Rewrite every line of the items below as a numbered list, and omit any blank lines.

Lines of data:
■ ■ ■

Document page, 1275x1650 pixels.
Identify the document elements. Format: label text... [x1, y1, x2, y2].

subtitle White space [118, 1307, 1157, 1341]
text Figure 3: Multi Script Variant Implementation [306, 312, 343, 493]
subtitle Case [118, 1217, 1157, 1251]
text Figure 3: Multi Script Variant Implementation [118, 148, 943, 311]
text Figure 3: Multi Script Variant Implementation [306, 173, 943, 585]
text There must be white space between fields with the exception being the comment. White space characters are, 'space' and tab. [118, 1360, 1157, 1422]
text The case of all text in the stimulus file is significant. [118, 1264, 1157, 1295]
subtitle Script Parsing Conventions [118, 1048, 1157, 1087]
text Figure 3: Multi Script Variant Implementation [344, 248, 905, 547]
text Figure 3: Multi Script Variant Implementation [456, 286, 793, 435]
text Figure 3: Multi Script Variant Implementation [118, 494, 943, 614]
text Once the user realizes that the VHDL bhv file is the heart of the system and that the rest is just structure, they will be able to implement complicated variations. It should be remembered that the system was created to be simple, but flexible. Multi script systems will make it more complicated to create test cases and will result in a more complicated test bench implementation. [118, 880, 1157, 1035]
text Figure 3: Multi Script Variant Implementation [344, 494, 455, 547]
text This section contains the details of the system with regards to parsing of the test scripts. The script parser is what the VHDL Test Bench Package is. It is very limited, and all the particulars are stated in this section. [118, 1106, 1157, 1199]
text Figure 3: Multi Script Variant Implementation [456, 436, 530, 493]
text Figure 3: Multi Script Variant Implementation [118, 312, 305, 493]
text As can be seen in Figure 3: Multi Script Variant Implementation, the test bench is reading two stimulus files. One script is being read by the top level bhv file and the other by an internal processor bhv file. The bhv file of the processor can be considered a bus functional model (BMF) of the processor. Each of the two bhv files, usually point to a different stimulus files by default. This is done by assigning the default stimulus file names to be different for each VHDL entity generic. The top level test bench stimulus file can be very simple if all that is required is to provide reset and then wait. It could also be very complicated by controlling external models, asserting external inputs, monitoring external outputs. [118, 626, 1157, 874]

■ ■ ■

[RESPONSE TO THIS EXERCISE]
1. Document page, 1275x1650 pixels.
2. Identify the document elements. Format: label text... [x1, y1, x2, y2].
3. subtitle White space [118, 1307, 1157, 1341]
4. text Figure 3: Multi Script Variant Implementation [306, 312, 343, 493]
5. subtitle Case [118, 1217, 1157, 1251]
6. text Figure 3: Multi Script Variant Implementation [118, 148, 943, 311]
7. text Figure 3: Multi Script Variant Implementation [306, 173, 943, 585]
8. text There must be white space between fields with the exception being the comment. White space characters are, 'space' and tab. [118, 1360, 1157, 1422]
9. text The case of all text in the stimulus file is significant. [118, 1264, 1157, 1295]
10. subtitle Script Parsing Conventions [118, 1048, 1157, 1087]
11. text Figure 3: Multi Script Variant Implementation [344, 248, 905, 547]
12. text Figure 3: Multi Script Variant Implementation [456, 286, 793, 435]
13. text Figure 3: Multi Script Variant Implementation [118, 494, 943, 614]
14. text Once the user realizes that the VHDL bhv file is the heart of the system and that the rest is just structure, they will be able to implement complicated variations. It should be remembered that the system was created to be simple, but flexible. Multi script systems will make it more complicated to create test cases and will result in a more complicated test bench implementation. [118, 880, 1157, 1035]
15. text Figure 3: Multi Script Variant Implementation [344, 494, 455, 547]
16. text This section contains the details of the system with regards to parsing of the test scripts. The script parser is what the VHDL Test Bench Package is. It is very limited, and all the particulars are stated in this section. [118, 1106, 1157, 1199]
17. text Figure 3: Multi Script Variant Implementation [456, 436, 530, 493]
18. text Figure 3: Multi Script Variant Implementation [118, 312, 305, 493]
19. text As can be seen in Figure 3: Multi Script Variant Implementation, the test bench is reading two stimulus files. One script is being read by the top level bhv file and the other by an internal processor bhv file. The bhv file of the processor can be considered a bus functional model (BMF) of the processor. Each of the two bhv files, usually point to a different stimulus files by default. This is done by assigning the default stimulus file names to be different for each VHDL entity generic. The top level test bench stimulus file can be very simple if all that is required is to provide reset and then wait. It could also be very complicated by controlling external models, asserting external inputs, monitoring external outputs. [118, 626, 1157, 874]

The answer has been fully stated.